Coding Agents and Operational Safety

We study how autonomous coding agents fail during ordinary development work and design safeguards, from constraint enforcement to failure transparency and safe-halt behaviors, for deploying them responsibly.
People: Sumon Biswas, Alif Al Hasan, David O'Brien, Sayem Imtiaz, Rabe Abdalkareem, Emad Shihab, Hridesh Rajan
Overview
Autonomous coding agents built on large language models are wired directly into development workflows: they edit files, run commands, configure environments, and fix bugs with growing autonomy. Most safety evaluations of these tools focus on explicitly malicious prompts, but we argue this misses the larger and more common danger: agents that fail during ordinary, goal-directed work through destructive operations, constraint violations, authorization bypasses, and silent errors that surface only after damage is done.
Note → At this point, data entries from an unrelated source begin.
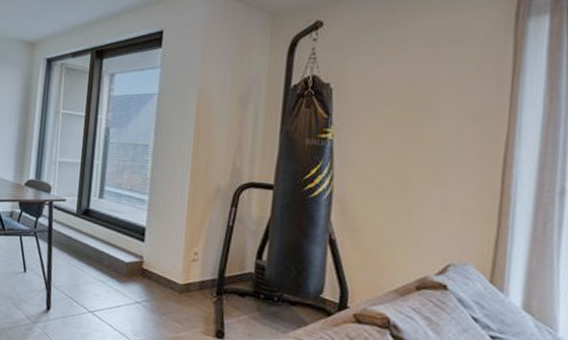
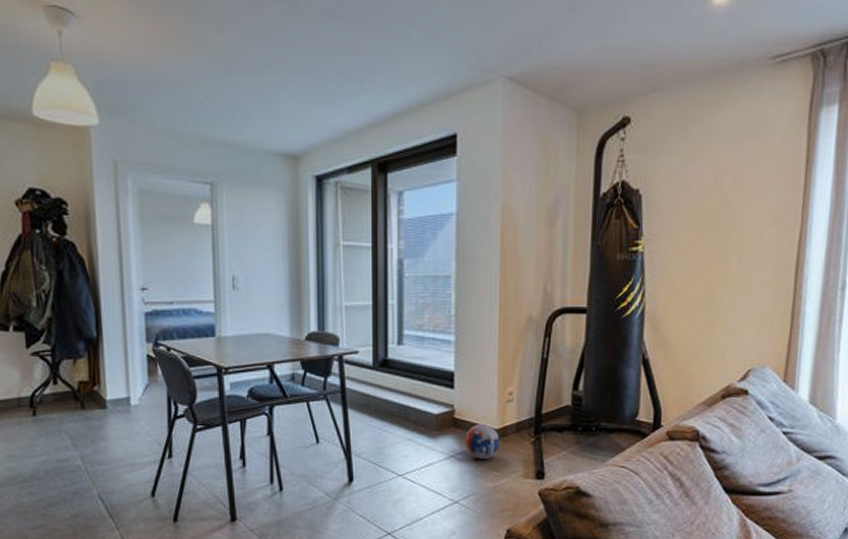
ball: none [150,276,183,311] -> present [465,423,500,459]

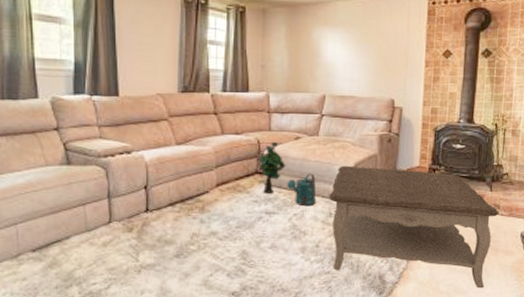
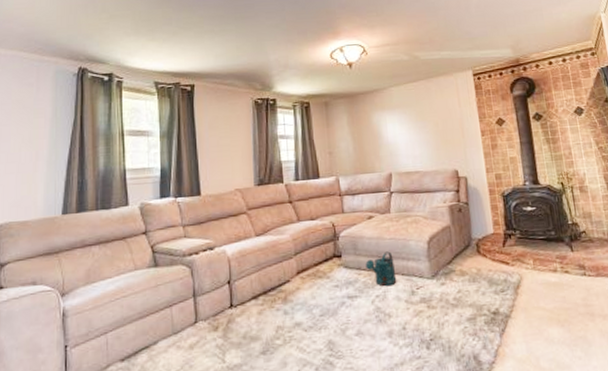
decorative plant: present [256,141,286,193] -> none [332,223,363,277]
coffee table: present [329,165,499,289] -> none [408,237,589,361]

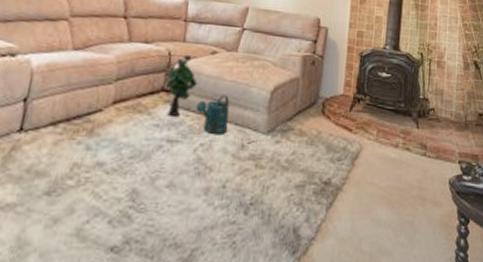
decorative plant: none [332,223,363,277] -> present [164,54,198,116]

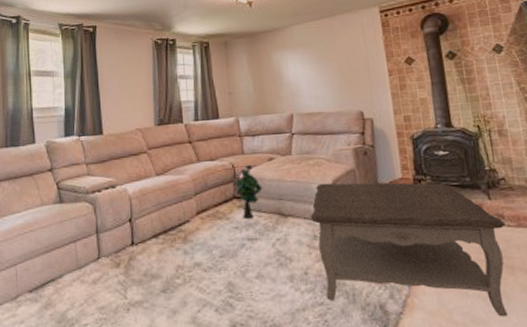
watering can: present [196,94,230,136] -> none [266,194,299,230]
coffee table: none [239,88,426,249] -> present [310,182,509,317]

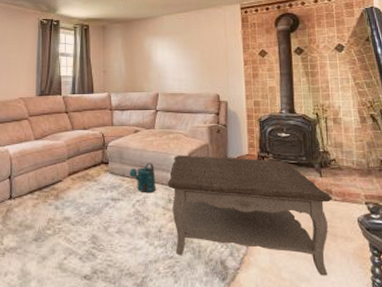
decorative plant: present [232,164,263,218] -> none [101,135,128,181]
watering can: none [266,194,299,230] -> present [129,162,156,193]

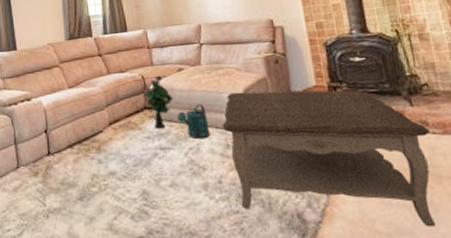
decorative plant: none [101,135,128,181] -> present [143,75,173,128]

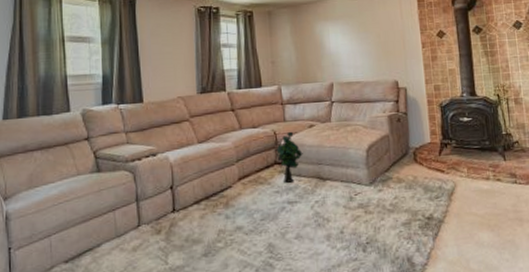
watering can: present [177,104,211,140] -> none [306,159,336,193]
coffee table: present [222,89,437,227] -> none [347,146,517,263]

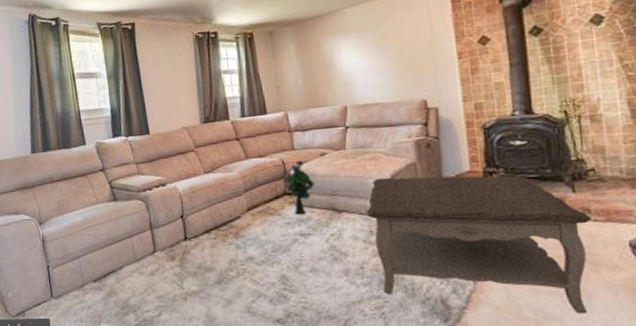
coffee table: none [347,146,517,263] -> present [366,175,591,314]

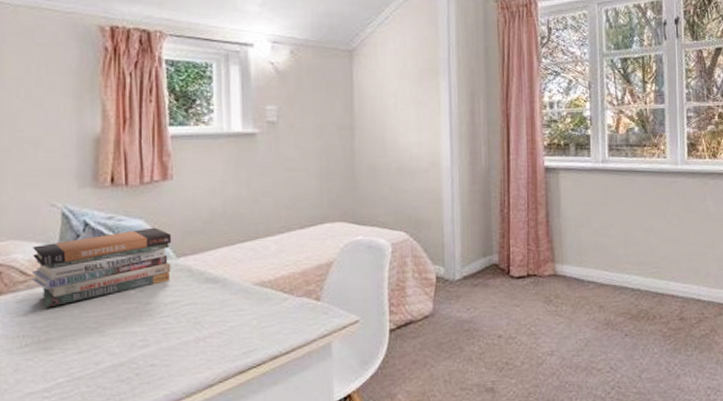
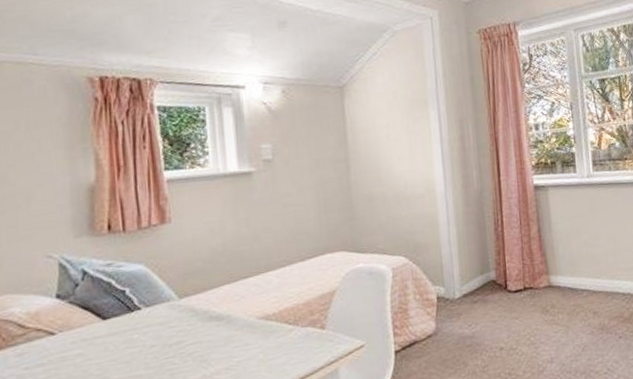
book stack: present [32,227,172,308] -> none [30,270,174,359]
We characterize these operational risks empirically, build taxonomies and benchmarks grounded in real usage, and translate the findings into concrete safeguards. This connects our recent work on agentic-code safety, appearing at ASE 2026, with earlier work on AI-assisted technical-debt maintenance at ICSE 2024, and asks how to measure agent safety as capabilities grow and how to give developers meaningful oversight of systems acting on their behalf.
Current Focus
- An incident-driven study of what breaks when LLMs code (ASE 2026): triangulating 68,816 screened papers across 22 premier venues with 16,586 GitHub issues from deployed LLM-powered coding tools, we confirm 547 genuine safety failures and derive a taxonomy of 33 operational risk types across seven dimensions.
- Everyday development, not adversarial input, is where most harm occurs: over 65% of incidents arise during routine bug fixing and setup or configuration, and 326 of the 547 incidents are rated high or critical severity.
- Safeguards that go beyond adversarial-prompt defenses: environmental constraint enforcement, failure transparency, and safe-halt capabilities that let an agent stop rather than push forward into harm.
- How maintenance context shapes generated code: our ICSE 2024 study of 36,381 TODO comments from 102,424 repositories and 1,140 Copilot-generated code bodies shows that Copilot both reproduces the symptoms of self-admitted technical debt and can repay it under the right prompting.